Peter Hammill nel 1978 usciva con il suo The Future Now (Virgin, 1978), anche lui ossessionato dal Tempo, come se la prima generazione dei cantori della solitudine, sentisse svanire la forma.
Per anni ho amato quest’album, poi dimenticato, poiché anche io ho imborghesito il mio umore, chiedendo ristoro al folk americano del secondo millennio e a quei generi che anticipano sempre il suffisso post. Ma ai tempi dell’università tra apocalittici e integrati, questo vinile segnava tutti i miei giorni.
Come un consumatore medio, infervorato dal rock americano stradaiolo e fanfarone, tutto lacca e gridolini orgasmatici, questo diluvio atomico fu il mio the day after.
Già quella copertina con il ritratto con la barba a metà, come una foto di Man Ray, e le articolazioni portanti artrosiche come i dipinti di Egon Schiele, predicava una diversità biologica, da camera asettica di clinica psichiatrica. La voce di Hammill tagliata dal violino di Graham Smith e dal sax di David Jackson, registrata in tubi sintetici, riformulava il mio personale breviario di musica apocalittica. E poi Energy Vampires, il settimo brano, voce dronata, singulti cameristici e il testo a indicare una fuga:

Hunched in the corner of the dressing-room,
trying to get back to the real…
Uh-oh, here they come, ready for their meal:

Energy Vampires, crawling out of the wall,
they want to steal my vitality,
they want to drink it all.

This guy says that he wrote all my songs,
this girl says she’s had my baby –
me, I don’t know them from Adam and Eve,
sometimes I really believe I’m going crazy.

“Excuse me while I suck your blood,
excuse me when I phone you,
I’ve got every one of your records, man,
doesn’t that mean I own you?”
Oh, sure, I long ago decided to make myself an exponent
of public possession in the private obsession zone.

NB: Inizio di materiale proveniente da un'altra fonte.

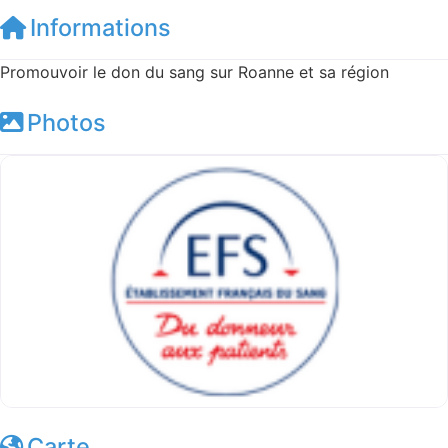
Informations
Promouvoir le don du sang sur Roanne et sa région
Photos
Carte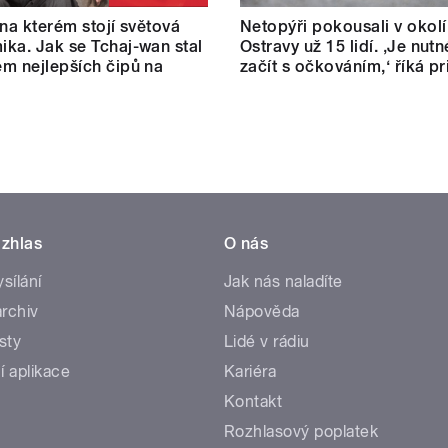
 na kterém stojí světová
Netopýři pokousali v okolí
ka. Jak se Tchaj-wan stal
Ostravy už 15 lidí. ‚Je nut
m nejlepších čipů na
začít s očkováním,‘ říká p
zhlas
O nás
ysílání
Jak nás naladíte
rchiv
Nápověda
sty
Lidé v rádiu
í aplikace
Kariéra
Kontakt
Rozhlasový poplatek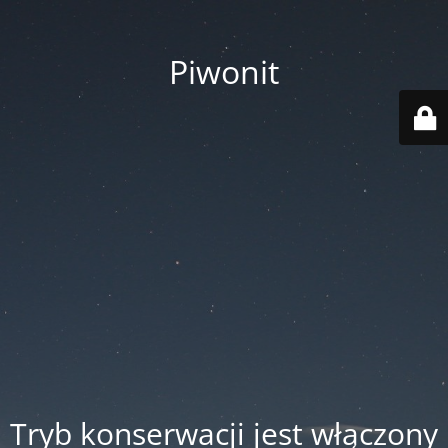
Piwonit
Tryb konserwacji jest włączony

But now I’m serious, let’s be serious, I’m not selling you my soul,
try to put it in the records but I’ve got to keep my life my own.
One thing I’ve not got a lot of is time
and it’s slipping away…

I’ve got a life to live too.

In quel tempo leggevo Lucrezio e la natura delle cose aveva instillato in me la teoria epicurea della realtà e del ruolo dell’uomo in un universo meccanicistico, fatto di materia e generato dal vuoto. Una notte, ascoltando Hammill, improvvisamente compresi cosa cercavano quei miei eroi feriti, apolidi nelle terre della vecchia Europa.
Io non ho mai avuto il coraggio di seguirli.